- There’s a new Ford Explorer in town, but it’s not what you’re probably thinking — This one is for European consumption.
- It is, in fact, based on Volkswagen’s MEB platform akin to what’s used for the ID.4.
- Not only is it designed for the European market, but it’s also built in Cologne, Germany.
- The U.S. market will get an electric model in the same market segment as the current Explorer, so expect that version to be a larger, three-row SUV.
- For the moment, it’s uncertain whether the U.S. Explorer EV will also be an MEB-derived model, or if Ford will use a bespoke configuration.
This isn’t the Ford Explorer you’re looking for, unless you’re in Europe.
While we have yet to see a fully electrified version of our three-row Explorer SUV, folks overseas are getting the option of a smaller EV bearing the iconic name later this year. Ford shared more details Tuesday on its new electric crossover for Europe, using VW’s MEB platform as part of the two automakers’ advancing partnership.

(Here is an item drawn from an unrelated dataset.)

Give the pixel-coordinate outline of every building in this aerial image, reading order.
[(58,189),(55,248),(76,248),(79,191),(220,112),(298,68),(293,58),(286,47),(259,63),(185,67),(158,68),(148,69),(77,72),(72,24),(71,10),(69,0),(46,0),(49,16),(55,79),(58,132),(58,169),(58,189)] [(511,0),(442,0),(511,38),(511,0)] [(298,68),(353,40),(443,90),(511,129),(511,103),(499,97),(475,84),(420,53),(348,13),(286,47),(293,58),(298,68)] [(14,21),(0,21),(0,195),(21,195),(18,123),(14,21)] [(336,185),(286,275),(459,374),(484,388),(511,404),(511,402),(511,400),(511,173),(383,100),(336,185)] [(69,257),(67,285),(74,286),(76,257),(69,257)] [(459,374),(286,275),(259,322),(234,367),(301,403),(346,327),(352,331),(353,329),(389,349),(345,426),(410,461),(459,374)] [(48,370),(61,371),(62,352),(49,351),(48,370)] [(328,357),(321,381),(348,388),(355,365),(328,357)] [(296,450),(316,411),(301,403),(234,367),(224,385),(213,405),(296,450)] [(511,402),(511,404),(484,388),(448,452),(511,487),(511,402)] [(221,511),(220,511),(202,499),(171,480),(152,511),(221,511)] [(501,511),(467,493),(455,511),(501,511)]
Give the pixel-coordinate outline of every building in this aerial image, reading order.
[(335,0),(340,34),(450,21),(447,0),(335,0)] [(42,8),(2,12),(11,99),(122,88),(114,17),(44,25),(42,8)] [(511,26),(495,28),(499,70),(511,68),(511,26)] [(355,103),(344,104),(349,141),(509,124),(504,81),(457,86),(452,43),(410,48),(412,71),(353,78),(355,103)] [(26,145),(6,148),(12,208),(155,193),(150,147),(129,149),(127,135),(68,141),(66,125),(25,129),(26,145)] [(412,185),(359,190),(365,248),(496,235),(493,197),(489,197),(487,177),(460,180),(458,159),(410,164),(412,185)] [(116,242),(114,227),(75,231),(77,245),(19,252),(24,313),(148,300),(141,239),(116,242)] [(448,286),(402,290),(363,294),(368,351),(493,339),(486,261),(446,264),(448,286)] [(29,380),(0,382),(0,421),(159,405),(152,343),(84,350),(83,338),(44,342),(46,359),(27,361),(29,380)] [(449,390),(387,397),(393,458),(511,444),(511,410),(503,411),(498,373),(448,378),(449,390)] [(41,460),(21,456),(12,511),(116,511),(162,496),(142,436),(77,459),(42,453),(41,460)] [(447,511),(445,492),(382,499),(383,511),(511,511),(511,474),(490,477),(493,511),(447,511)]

In essence, what underpins this new Explorer EV is a Volkswagen ID.4. The automaker didn’t share too many technical specs, but that similarity may give some clues as to what to expect. It should use battery packs ranging from around 58-kWh to 77 kWh like the ID.4, as well as rear- and all-wheel drive variants with up to around 300 horsepower.

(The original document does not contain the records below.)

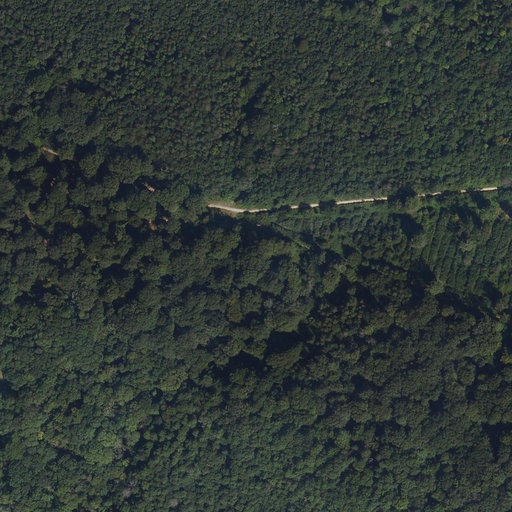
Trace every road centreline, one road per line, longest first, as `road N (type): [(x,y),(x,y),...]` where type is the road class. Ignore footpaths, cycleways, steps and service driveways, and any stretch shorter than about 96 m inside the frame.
road 1 (unknown): [(223,212),(511,325)]
road 2 (track): [(223,212),(511,187)]
road 3 (unknown): [(223,212),(184,205),(14,234)]
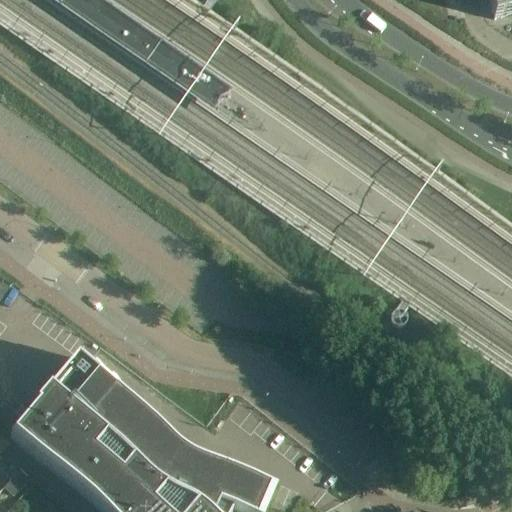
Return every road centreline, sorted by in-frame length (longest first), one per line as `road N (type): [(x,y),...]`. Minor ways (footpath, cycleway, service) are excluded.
road 1 (residential): [(0,210),(189,350),(262,372),(376,465),(382,502)]
road 2 (secondary): [(293,0),(351,53),(511,143)]
road 3 (secondary): [(511,107),(443,72),(345,0)]
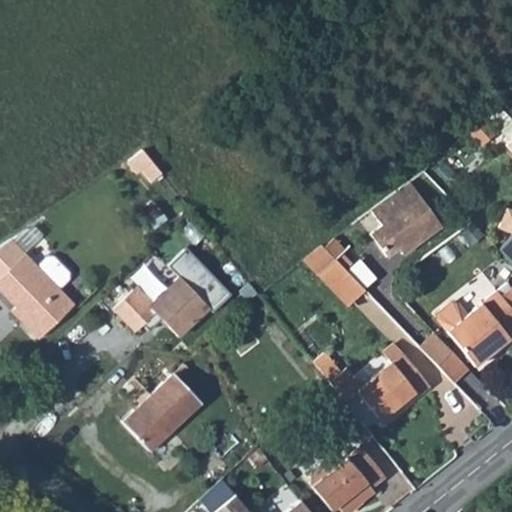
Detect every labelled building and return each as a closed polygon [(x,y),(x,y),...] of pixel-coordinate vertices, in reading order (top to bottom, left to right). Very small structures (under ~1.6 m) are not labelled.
[(469,128),(483,143),(498,131),(506,140),(511,134),(511,114),(500,101),(469,128)] [(142,149),(128,159),(137,171),(139,169),(151,161),(142,149)] [(151,161),(139,169),(149,182),(160,173),(151,161)] [(407,180),(369,208),(382,226),(370,234),(386,256),(397,248),(401,253),(440,224),(407,180)] [(511,235),(511,213),(501,211),(496,232),(511,235)] [(332,257),(345,244),(335,233),(320,244),(332,257)] [(511,236),(497,249),(511,264),(511,236)] [(24,316),(19,321),(35,336),(71,302),(56,288),(65,279),(65,273),(49,257),(44,258),(34,267),(7,240),(0,244),(0,291),(14,305),(24,316)] [(176,274),(146,303),(153,311),(160,318),(177,336),(206,308),(210,312),(231,292),(184,244),(164,263),(176,274)] [(316,272),(332,257),(320,244),(302,257),(316,272)] [(362,289),(375,276),(345,244),(332,257),(362,289)] [(346,303),(362,289),(332,257),(316,272),(346,303)] [(471,364),(511,332),(511,286),(511,285),(499,295),(495,289),(463,313),(453,301),(448,300),(434,311),(433,316),(443,328),(471,364)] [(132,330),(153,311),(146,303),(131,288),(110,306),(132,330)] [(19,321),(24,316),(14,305),(8,310),(19,321)] [(139,338),(160,318),(153,311),(132,330),(139,338)] [(473,399),(488,385),(434,327),(419,341),(473,399)] [(394,402),(398,406),(426,384),(400,351),(357,385),(342,367),(326,380),(341,399),(353,390),(375,417),(394,402)] [(319,366),(326,361),(323,353),(321,352),(313,358),(319,366)] [(118,419),(145,448),(198,400),(171,371),(131,408),(120,418),(118,419)] [(379,422),(398,406),(394,402),(375,417),(379,422)] [(357,494),(359,496),(372,485),(368,481),(381,470),(356,440),(333,460),(321,458),(307,470),(307,479),(328,503),(334,499),(341,507),(357,494)] [(247,511),(221,479),(197,498),(208,511),(247,511)] [(344,509),(359,496),(357,494),(341,507),(344,509)] [(310,511),(297,496),(277,511),(310,511)]
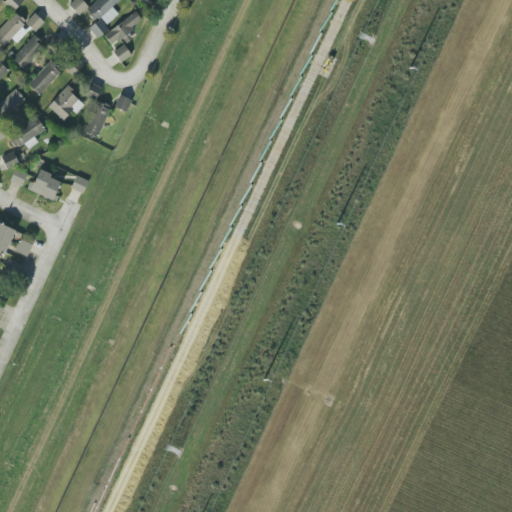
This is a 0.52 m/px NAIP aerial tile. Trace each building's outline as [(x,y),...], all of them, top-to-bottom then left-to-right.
[(5,0),(4,2),(14,11),(23,1),(22,0),(5,0)] [(74,0),(69,5),(79,16),(88,7),(82,0),(74,0)] [(106,25),(118,15),(112,7),(120,0),(97,0),(85,9),(95,21),(100,17),(106,25)] [(35,32),(44,22),(35,13),(26,23),(35,32)] [(103,34),(110,44),(143,23),(137,13),(103,34)] [(16,43),(29,31),(15,15),(0,28),(0,45),(2,48),(12,39),(16,43)] [(98,38),(108,29),(100,19),(89,28),(98,38)] [(22,68),(44,47),(33,37),(12,58),(22,68)] [(131,55),(124,45),(113,52),(120,63),(131,55)] [(83,65),(73,59),(65,70),(75,77),(83,65)] [(28,85),(39,95),(60,72),(50,61),(28,85)] [(0,79),(8,71),(0,62),(0,79)] [(48,107),(63,121),(72,111),(75,114),(85,104),(66,87),(48,107)] [(0,118),(24,100),(16,89),(0,100),(0,118)] [(127,111),(131,99),(119,95),(115,108),(127,111)] [(97,138),(110,107),(97,101),(84,133),(97,138)] [(27,145),(47,132),(37,118),(9,136),(17,148),(25,142),(27,145)] [(7,169),(18,164),(14,152),(2,157),(7,169)] [(22,186),(27,174),(15,169),(10,181),(22,186)] [(54,200),(61,182),(50,178),(52,174),(38,169),(30,191),(54,200)] [(88,181),(76,176),(71,188),(83,194),(88,181)] [(15,229),(0,222),(0,252),(0,251),(6,253),(15,229)] [(14,252),(27,257),(32,244),(19,239),(14,252)]
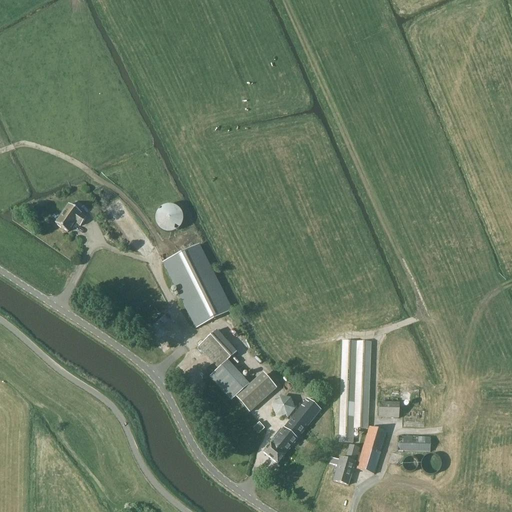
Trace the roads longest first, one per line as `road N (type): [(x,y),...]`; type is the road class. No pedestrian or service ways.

Among the numbers Ford did mention were charging times (10-80% in 25 minutes) and storage capacity (470 liters, or about 16.6 cubic feet behind the second row).
Inside, the new, European Explorer EV gets a 14.6-inch touchscreen that you can actually adjust into 20 different stages to accommodate different heights and viewing comfort. There’s even secure storage space behind the screen, which is a nice touch. In front of the driver, there’s a 5-inch digital instrument cluster.

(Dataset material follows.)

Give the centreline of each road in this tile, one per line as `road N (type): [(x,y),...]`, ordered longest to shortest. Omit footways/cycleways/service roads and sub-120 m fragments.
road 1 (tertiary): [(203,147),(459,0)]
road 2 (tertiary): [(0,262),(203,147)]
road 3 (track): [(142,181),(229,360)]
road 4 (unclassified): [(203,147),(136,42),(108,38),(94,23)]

Move downward from the center screen, and you can see a bit of VW-ness seep through with the haptic media slider controls, as well as the button for the hazard lights. Instead of Ford’s standard rotary gear selector, you actually get a stalk in the Explorer, while the start button appears to be on the steering column itself.
On the styling front, you can see a bit of the resemblance to the existing Explorer, if you squint a bit. You can tell designers took inspiration in the headlights and some of the front fascia, while the rear end largely mirrors the shape of the combustion models (minus the shorter overhang).
This may influence some of Ford’s next EV models here
Of course, it may not matter much in the immediate since this car’s not coming to the U.S. However, we could see some of its cues emerge in a U.S.-based Explorer EV, or whichever MEB-based model Ford decides to launch here, if it decides to move in that direction. For now, we have the Mustang Mach-E occupying this size class, which European customers can also buy. We’ll have to wait and see what the broader response is later this year, when the Explorer EV makes it onto European streets.
But…if Ford were to sell something like this two-row Explorer EV here, would you be interested? For folks upset about the Explorer’s general direction over the past couple generations, perhaps something smaller would appeal.